Bug #2536
librados crashed while getting stat of an object
Status:
Can't reproduce
Priority:
Normal
Assignee:
-
Category:
librados
Target version:
-
% Done:
0%
Source:
Community (user)
Tags:
Backport:
Regression:
No
Severity:
3 - minor
Reviewed:
Affected Versions:
ceph-qa-suite:
Pull request ID:
Crash signature (v1):
Crash signature (v2):
Description
librados crashed while getting stat of an object:
./log/SubsystemMap.h: In function 'bool ceph::log::SubsystemMap::should_gather(unsigned int, int)' thread 7f52adaf3700 time 2012-06-11 18:33:47.455897 ./log/SubsystemMap.h: 74: FAILED assert(sub < m_subsys.size()) ceph version 0.47.2 (commit:8bf9fde89bd6ebc4b0645b2fe02dadb1c17ad372) 1: (()+0xebbc0) [0x7f5298a92bc0] 2: (librados::IoCtxImpl::stat(object_t const&, unsigned long*, long*)+0x597) [0x7f5298ab2a87] 3: (rados_stat()+0x3a) [0x7f5298a975fa] 4: (x_stat(enif_environment_t*, int, unsigned long const*)+0x1cd) [0x7f5298f11f65] 5: (process_main()+0x4f32) [0x544122] 6: /usr/local/erlang/lib/erlang/erts-5.9.1/bin/beam.smp() [0x4a7d08] 7: /usr/local/erlang/lib/erlang/erts-5.9.1/bin/beam.smp() [0x5bcb20] 8: (()+0x7e9a) [0x7f52b378be9a] 9: (clone()+0x6d) [0x7f52b32b14bd] NOTE: a copy of the executable, or `objdump -rdS <executable>` is needed to interpret this. terminate called after throwing an instance of 'ceph::FailedAssertion' Aborted (core dumped)
Attached is the objdump file.
History
#1 Updated by Sage Weil over 11 years ago
Have you seen this problem since then? It looks like it could be due to racing with rados startup or shutdown...
#2 Updated by Sage Weil over 11 years ago
- Status changed from New to Need More Info
#3 Updated by Sage Weil about 11 years ago
- Priority changed from High to Normal
#4 Updated by Sage Weil about 11 years ago
- Status changed from Need More Info to Can't reproduce
#5 Updated by Benjamin Schulz almost 11 years ago
- File objdump.txt View added
Hi,
I got the same assertion:
radosgw-admin user create./log/SubsystemMap.h: In function 'bool ceph::log::SubsystemMap::should_gather(unsigned int, int)' thread 7f8fa8546760 time 2012-11-26 02:41:55.267779
./log/SubsystemMap.h: 62: FAILED assert(sub < m_subsys.size())
ceph version 0.48.1argonaut (a7ad701b9bd479f20429f19e6fea7373ca6bba7c)

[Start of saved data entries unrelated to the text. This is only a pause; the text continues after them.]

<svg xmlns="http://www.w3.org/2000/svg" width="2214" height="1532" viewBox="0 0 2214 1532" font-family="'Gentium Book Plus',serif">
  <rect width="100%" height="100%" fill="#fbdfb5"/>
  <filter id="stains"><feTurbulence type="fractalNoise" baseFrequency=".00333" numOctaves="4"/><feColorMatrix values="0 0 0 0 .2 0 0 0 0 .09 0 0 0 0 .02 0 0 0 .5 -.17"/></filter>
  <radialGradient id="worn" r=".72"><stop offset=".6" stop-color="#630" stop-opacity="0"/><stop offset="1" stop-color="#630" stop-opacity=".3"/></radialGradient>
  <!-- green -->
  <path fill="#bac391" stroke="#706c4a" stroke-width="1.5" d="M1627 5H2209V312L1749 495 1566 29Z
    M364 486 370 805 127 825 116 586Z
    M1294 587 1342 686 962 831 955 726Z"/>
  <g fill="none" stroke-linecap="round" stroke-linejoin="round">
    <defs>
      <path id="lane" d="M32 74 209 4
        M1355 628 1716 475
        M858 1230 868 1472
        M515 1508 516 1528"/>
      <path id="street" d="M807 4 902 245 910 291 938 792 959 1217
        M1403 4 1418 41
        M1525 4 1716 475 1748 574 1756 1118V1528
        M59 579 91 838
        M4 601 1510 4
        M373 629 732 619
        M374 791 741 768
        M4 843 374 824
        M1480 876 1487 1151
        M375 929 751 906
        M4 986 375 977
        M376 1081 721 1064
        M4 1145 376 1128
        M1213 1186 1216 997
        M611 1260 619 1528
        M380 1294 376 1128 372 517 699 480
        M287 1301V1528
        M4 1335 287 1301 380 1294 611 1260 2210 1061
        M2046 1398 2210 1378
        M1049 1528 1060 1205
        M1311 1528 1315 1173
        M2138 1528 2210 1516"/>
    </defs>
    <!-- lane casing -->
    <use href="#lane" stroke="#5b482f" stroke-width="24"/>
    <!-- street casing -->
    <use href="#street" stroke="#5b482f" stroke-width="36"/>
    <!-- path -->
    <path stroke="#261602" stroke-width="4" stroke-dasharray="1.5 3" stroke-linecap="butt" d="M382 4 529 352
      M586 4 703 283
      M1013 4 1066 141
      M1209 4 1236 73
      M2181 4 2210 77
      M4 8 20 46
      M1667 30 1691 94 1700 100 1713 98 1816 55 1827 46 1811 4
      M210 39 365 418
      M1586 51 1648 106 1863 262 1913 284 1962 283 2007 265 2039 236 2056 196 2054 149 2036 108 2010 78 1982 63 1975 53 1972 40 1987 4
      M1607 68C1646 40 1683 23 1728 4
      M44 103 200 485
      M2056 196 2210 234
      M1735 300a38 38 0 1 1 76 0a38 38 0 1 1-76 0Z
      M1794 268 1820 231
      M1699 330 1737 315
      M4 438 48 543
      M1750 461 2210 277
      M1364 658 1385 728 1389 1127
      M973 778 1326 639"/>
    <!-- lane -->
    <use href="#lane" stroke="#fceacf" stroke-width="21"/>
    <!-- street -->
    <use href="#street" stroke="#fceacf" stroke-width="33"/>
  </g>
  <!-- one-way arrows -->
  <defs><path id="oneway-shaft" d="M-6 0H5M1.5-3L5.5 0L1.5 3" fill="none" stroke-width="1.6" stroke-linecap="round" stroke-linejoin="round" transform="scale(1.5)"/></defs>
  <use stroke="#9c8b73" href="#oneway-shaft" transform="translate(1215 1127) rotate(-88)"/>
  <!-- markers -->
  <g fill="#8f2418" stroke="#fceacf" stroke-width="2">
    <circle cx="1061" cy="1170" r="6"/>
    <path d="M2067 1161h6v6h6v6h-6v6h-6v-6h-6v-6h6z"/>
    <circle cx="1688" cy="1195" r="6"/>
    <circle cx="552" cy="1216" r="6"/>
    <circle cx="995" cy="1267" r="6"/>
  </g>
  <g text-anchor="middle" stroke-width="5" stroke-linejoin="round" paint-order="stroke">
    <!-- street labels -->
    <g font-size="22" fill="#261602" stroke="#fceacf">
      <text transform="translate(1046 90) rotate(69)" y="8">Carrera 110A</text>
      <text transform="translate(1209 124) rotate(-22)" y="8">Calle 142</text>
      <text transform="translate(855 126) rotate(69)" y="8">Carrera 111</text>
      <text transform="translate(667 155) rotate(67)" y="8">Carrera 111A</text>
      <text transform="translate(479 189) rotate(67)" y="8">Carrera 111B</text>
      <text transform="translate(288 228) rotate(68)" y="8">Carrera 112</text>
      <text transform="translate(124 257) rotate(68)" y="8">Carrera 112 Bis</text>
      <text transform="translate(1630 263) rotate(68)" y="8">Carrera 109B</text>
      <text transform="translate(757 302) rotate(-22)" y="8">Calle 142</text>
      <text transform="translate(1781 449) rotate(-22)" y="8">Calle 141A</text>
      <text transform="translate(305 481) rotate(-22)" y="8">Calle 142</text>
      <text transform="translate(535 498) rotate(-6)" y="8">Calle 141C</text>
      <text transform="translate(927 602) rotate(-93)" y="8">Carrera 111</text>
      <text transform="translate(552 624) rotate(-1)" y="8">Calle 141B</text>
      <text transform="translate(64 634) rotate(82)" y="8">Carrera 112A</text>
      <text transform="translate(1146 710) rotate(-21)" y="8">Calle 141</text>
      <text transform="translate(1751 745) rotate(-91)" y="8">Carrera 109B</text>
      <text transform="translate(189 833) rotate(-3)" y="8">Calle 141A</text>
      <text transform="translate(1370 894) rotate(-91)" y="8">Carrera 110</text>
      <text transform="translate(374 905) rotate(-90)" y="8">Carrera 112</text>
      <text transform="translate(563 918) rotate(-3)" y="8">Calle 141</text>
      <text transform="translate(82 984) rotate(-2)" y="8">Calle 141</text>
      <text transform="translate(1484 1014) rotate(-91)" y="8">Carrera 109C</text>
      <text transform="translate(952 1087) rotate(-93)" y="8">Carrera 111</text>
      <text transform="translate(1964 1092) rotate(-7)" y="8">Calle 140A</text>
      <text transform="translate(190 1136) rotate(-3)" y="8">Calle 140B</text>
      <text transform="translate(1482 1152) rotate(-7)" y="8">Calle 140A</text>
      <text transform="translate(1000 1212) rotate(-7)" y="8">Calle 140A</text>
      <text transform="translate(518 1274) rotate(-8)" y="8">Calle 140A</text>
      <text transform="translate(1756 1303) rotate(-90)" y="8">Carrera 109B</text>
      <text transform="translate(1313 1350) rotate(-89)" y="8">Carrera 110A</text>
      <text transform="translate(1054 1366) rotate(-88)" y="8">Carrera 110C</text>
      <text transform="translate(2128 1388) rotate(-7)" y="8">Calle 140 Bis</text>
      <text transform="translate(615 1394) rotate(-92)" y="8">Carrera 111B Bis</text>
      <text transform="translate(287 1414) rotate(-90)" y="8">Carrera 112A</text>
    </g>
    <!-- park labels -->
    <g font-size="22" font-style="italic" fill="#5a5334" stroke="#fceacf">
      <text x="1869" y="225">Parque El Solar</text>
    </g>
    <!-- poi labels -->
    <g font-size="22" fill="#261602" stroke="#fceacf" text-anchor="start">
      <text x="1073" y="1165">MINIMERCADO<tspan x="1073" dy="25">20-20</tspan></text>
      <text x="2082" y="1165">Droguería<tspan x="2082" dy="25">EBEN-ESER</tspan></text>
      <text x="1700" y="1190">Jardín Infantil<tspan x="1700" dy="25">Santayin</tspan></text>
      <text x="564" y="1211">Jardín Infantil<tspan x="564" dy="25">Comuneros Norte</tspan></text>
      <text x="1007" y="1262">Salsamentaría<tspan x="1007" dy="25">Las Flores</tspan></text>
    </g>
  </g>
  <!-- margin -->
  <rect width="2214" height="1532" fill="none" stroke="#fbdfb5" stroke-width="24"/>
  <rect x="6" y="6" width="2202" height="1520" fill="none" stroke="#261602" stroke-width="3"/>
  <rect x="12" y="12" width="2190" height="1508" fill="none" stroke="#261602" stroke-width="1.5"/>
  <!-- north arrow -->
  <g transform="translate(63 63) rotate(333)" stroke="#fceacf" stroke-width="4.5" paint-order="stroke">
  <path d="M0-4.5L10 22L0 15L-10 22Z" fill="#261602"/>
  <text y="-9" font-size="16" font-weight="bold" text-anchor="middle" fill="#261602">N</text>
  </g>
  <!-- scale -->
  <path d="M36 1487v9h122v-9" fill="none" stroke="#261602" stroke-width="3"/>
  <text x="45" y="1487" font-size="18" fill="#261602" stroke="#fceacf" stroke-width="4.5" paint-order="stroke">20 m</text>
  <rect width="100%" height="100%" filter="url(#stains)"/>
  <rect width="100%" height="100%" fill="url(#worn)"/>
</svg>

1: (()+0x17c3a7) [0x7f8fa770f3a7]
2: (MonClient::build_initial_monmap()+0x1e9) [0x7f8fa77da249]
3: (librados::RadosClient::connect()+0x48) [0x7f8fa77231b8]
4: (RGWRados::initialize()+0x49) [0x48ece9]
5: (RGWCache<RGWRados>::initialize()+0x17) [0x4a31e7]
6: (RGWRados::init_storage_provider(CephContext*)+0x30) [0x48ebe0]
7: (main()+0xfd0) [0x42c8c0]
8: (__libc_start_main()+0xfd) [0x7f8fa5cbcead]
9: radosgw-admin() [0x432761]
NOTE: a copy of the executable, or `objdump -rdS <executable>` is needed to interpret this.
- Caught signal (Segmentation fault) *
in thread 7f8fa8546760
ceph version 0.48.1argonaut (a7ad701b9bd479f20429f19e6fea7373ca6bba7c)
1: radosgw-admin() [0x43d8b2]
2: (()+0xf030) [0x7f8fa715c030]
3: (ceph::__ceph_assert_fail(char const, char const*, int, char const*)+0x38f) [0x445edf]
4: (()+0x17c3a7) [0x7f8fa770f3a7]
5: (MonClient::build_initial_monmap()+0x1e9) [0x7f8fa77da249]
6: (librados::RadosClient::connect()+0x48) [0x7f8fa77231b8]
7: (RGWRados::initialize()+0x49) [0x48ece9]
8: (RGWCache<RGWRados>::initialize()+0x17) [0x4a31e7]
9: (RGWRados::init_storage_provider(CephContext*)+0x30) [0x48ebe0]
10: (main()+0xfd0) [0x42c8c0]
11: (__libc_start_main()+0xfd) [0x7f8fa5cbcead]
12: radosgw-admin() [0x432761]
Segmentation fault
I'm running v0.48.1 on debian wheezy. The system is setup in two VMs, I can reproduce it every time. Contact me, if you're interested in the VM-Images.
best Regards
-- Benjamin
#6 Updated by Greg Farnum almost 11 years ago
Hey Benjamin, this is the same assert but quite a different call chain — can you create a new bug? Preferably with some logs of the crash?